"Only you can control your future." –Dr. Seuss


He loved her.

He really did.

But sometimes, he just sat down and thought about what would happen if he had chosen someone else. Because his whole life would change.

Destiny was a strange thing; sometimes you got to choose your own, sometimes the Fates had planned out the road of your life since before you were born.

He accepted the path that Fate had given him, and the girl he was meant to spend his life with.

He loved her, after all.

But at the end of a too-perfect night he spent with her, wrapped up in their serene little fantasy of happiness, a voice in the back of his mind flared. It whispered unpredictable things–wishes that he didn't even know lived in the shadowy corners of his mind. But they were there.

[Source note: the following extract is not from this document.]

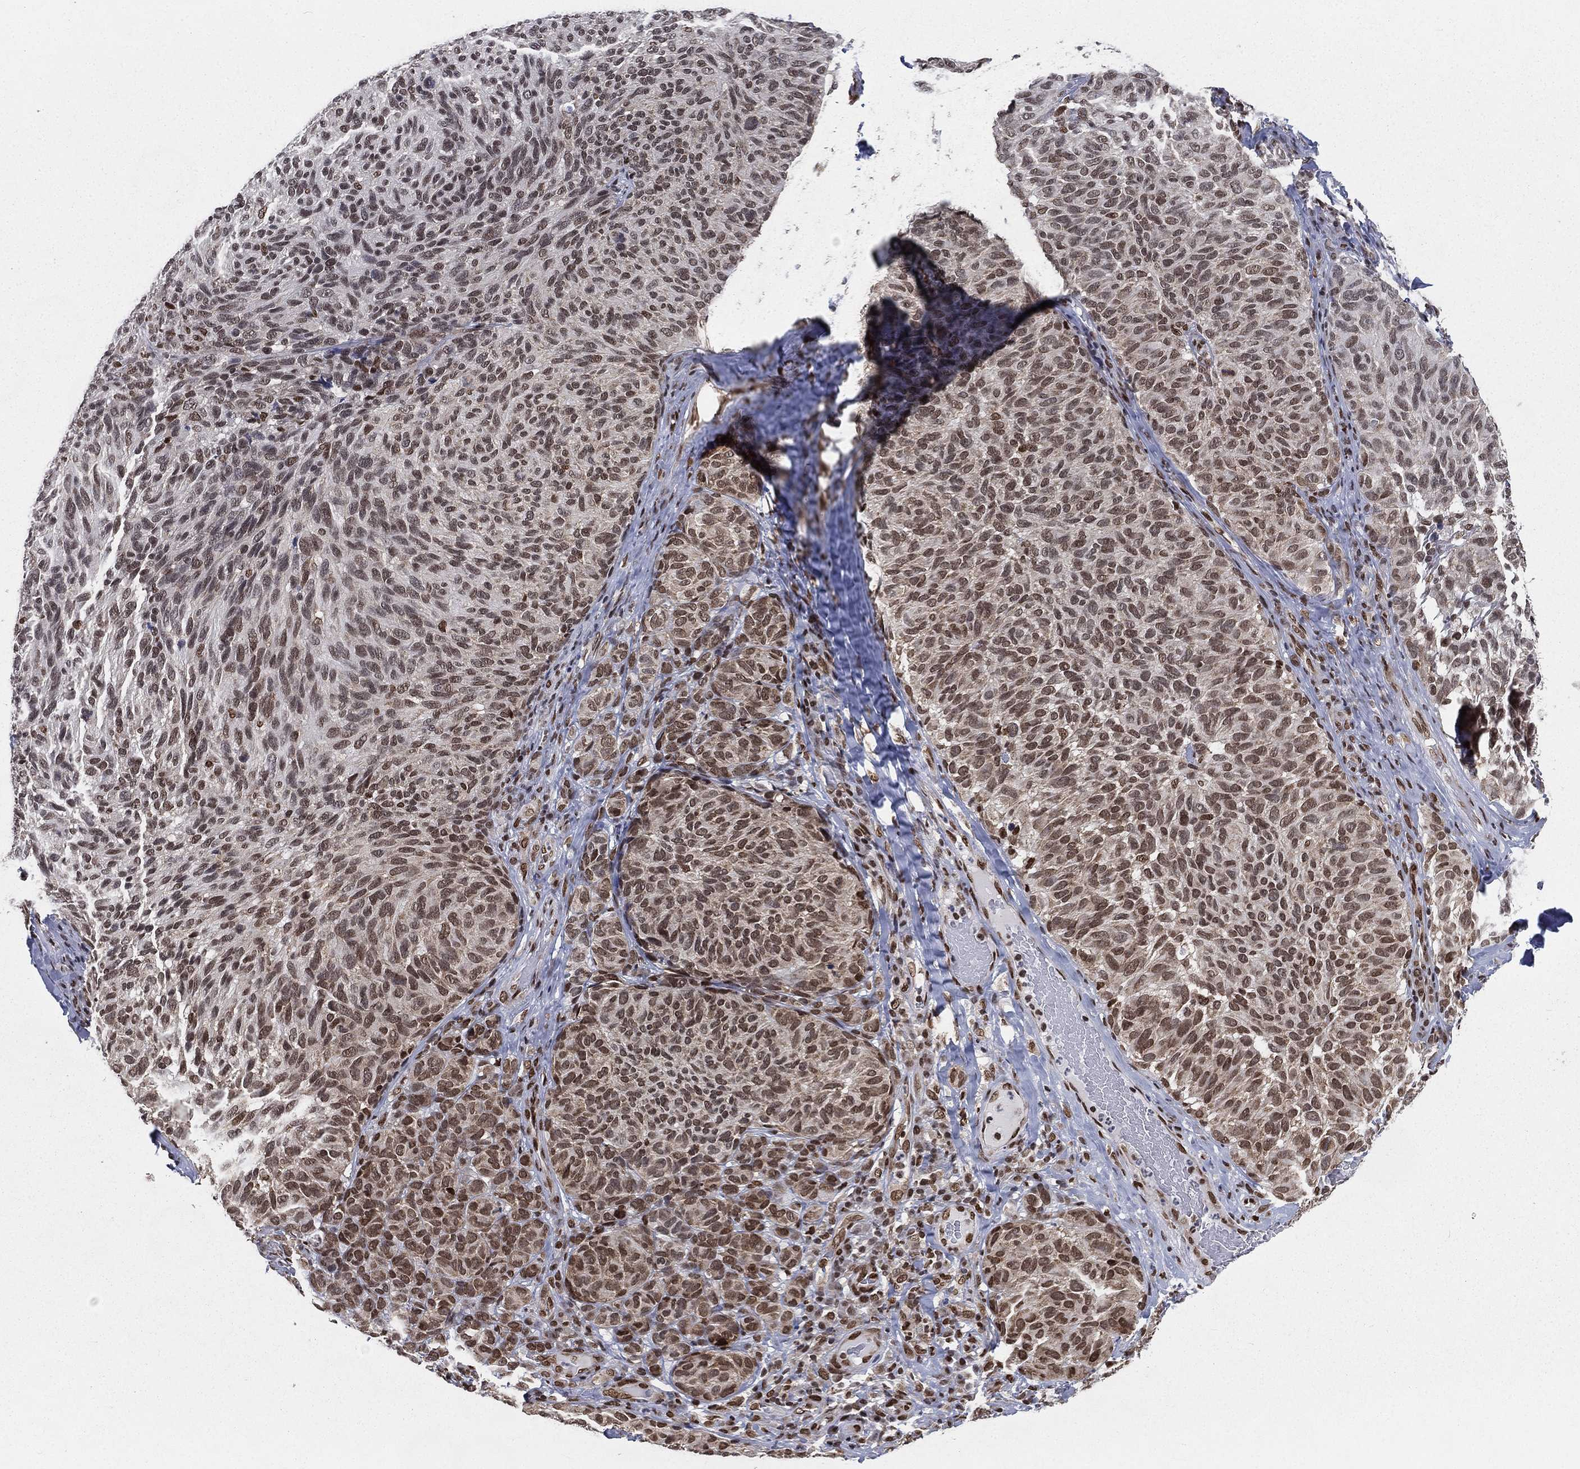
{"staining": {"intensity": "moderate", "quantity": ">75%", "location": "nuclear"}, "tissue": "melanoma", "cell_type": "Tumor cells", "image_type": "cancer", "snomed": [{"axis": "morphology", "description": "Malignant melanoma, NOS"}, {"axis": "topography", "description": "Skin"}], "caption": "DAB immunohistochemical staining of human malignant melanoma shows moderate nuclear protein staining in about >75% of tumor cells.", "gene": "FUBP3", "patient": {"sex": "female", "age": 73}}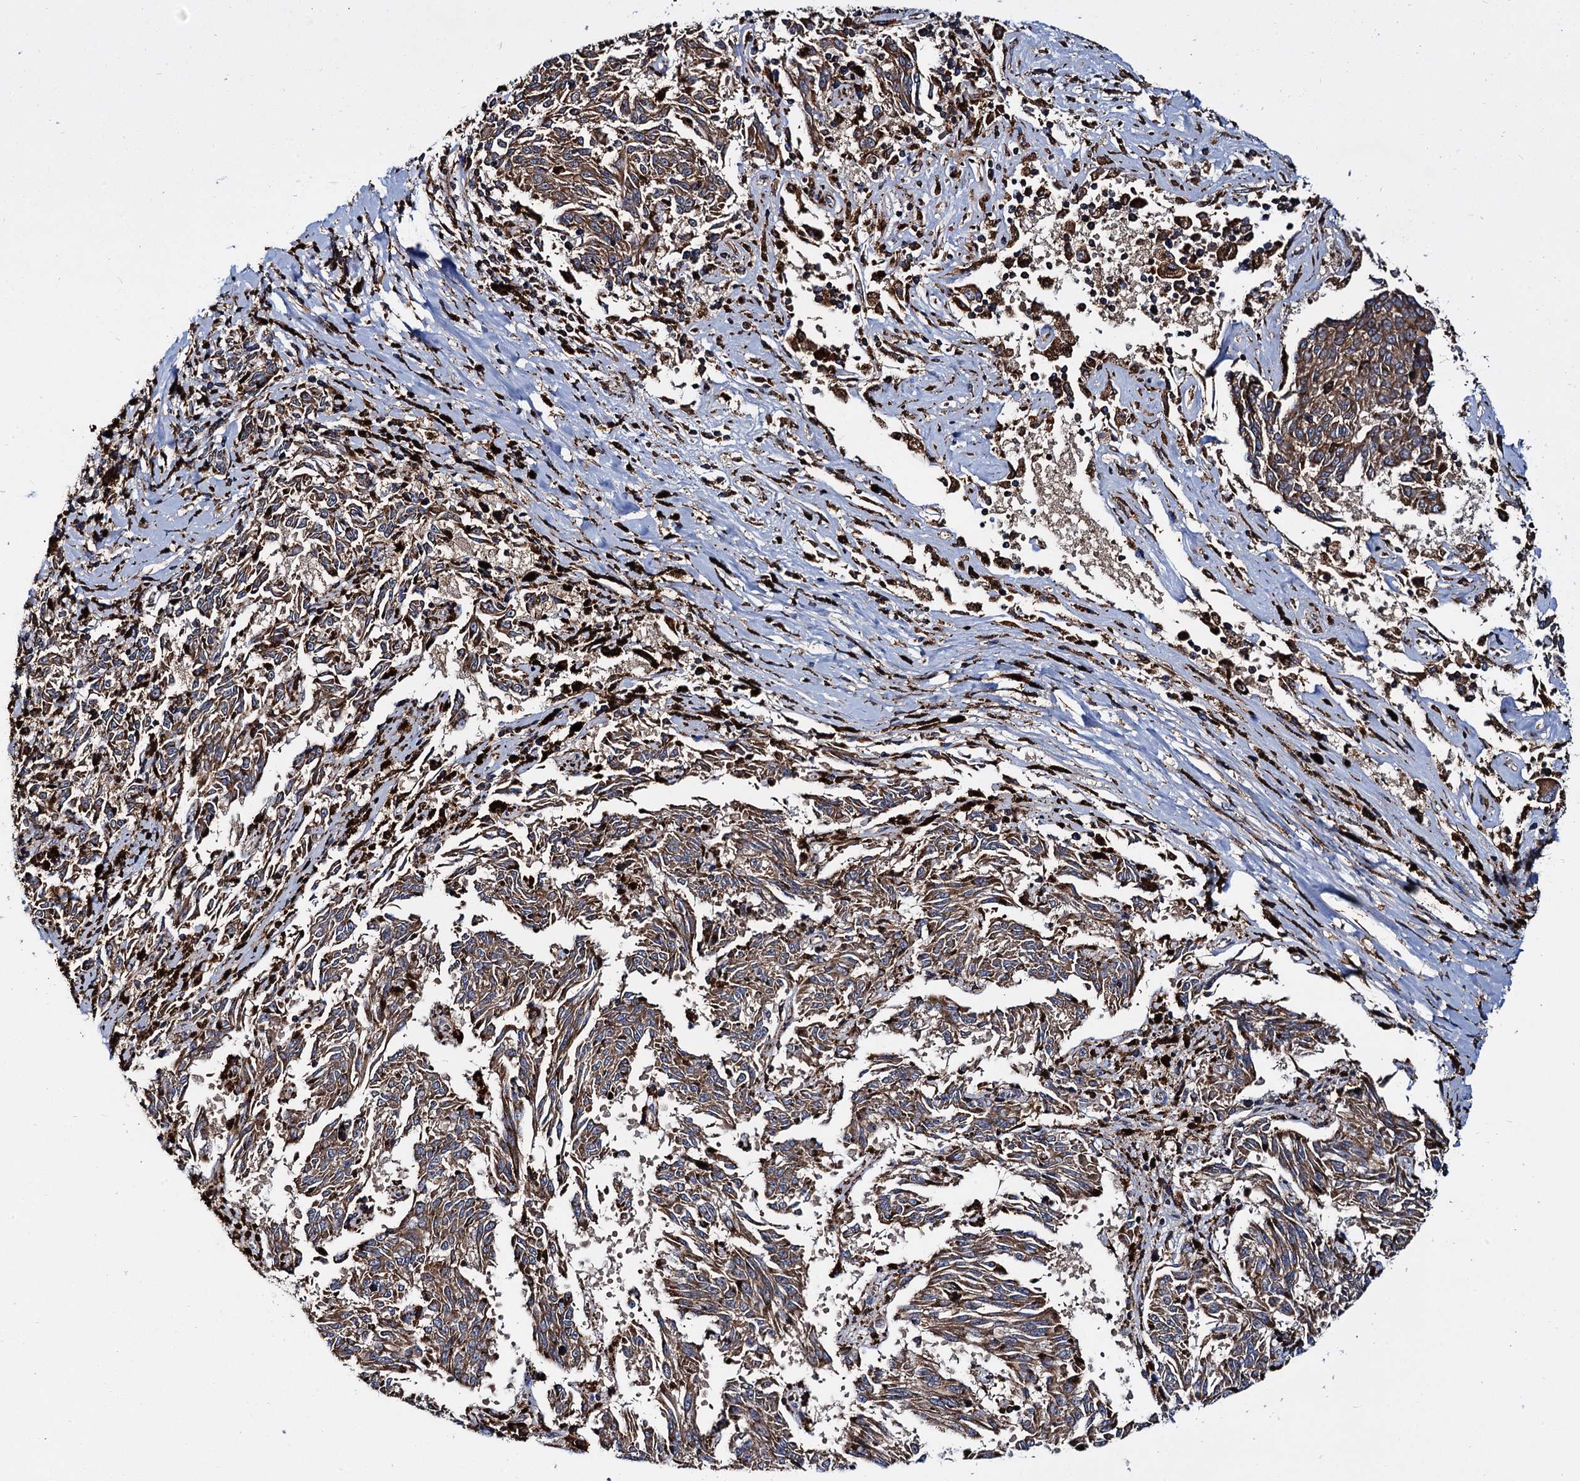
{"staining": {"intensity": "moderate", "quantity": ">75%", "location": "cytoplasmic/membranous"}, "tissue": "melanoma", "cell_type": "Tumor cells", "image_type": "cancer", "snomed": [{"axis": "morphology", "description": "Malignant melanoma, NOS"}, {"axis": "topography", "description": "Skin"}], "caption": "There is medium levels of moderate cytoplasmic/membranous expression in tumor cells of malignant melanoma, as demonstrated by immunohistochemical staining (brown color).", "gene": "UFM1", "patient": {"sex": "female", "age": 72}}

The voice was soft and slit through his thoughts like flashes of quicksilver, saying things, dangerous things, like "what if" and "maybe". Things he would never say on his own.

The voice spoke up, conjured thoughts he would be too scared to dream. It asked him questions, questions he didn't know the answers to and wasn't sure if he ever wanted to find out. The little voice questioned his life, his choices, everything he had ever done.

"What if," if whispered. "What if you didn't love her?"

"What if you never did?"

He tried to deny it, to bury it, but the voice smothered his own. It flashed a memory of dancing and spinning in the last rays of sunlight with a girl that wasn't the one from his perfect bubble of life. The image was from so long ago, he could barely remember it, but he held on tight, just to have it slip away again.

"What if," it began again. "What if you found love… with someone else?"

He could see it now–the life he never lived, never chose. The other path, the other option, the danger, the risk. The ideas he didn't allow to even enter his mind, because he was a safe person and change was hard.

"What if you picked someone else?"

The girl that shimmered into his vision didn't have choppy hair or eyes that spun like kaleidoscopes or a beauty that was simply given. Instead, her hair was long, tossed over her back in a braid that never seemed to come undone. Her eyes were as dark as the cruelty that she had forced herself to adapt to since she was only a little girl, robbed of her innocence. Her face had a different beauty to it that sometimes he wondered if only he could see.

But the voice, no matter how bitter, was right: Reyna was Jason's biggest "what if". He never had time to figure out if he loved her or not, but it didn't matter. Time had spun its web and his fate was ensnared; he could never go back.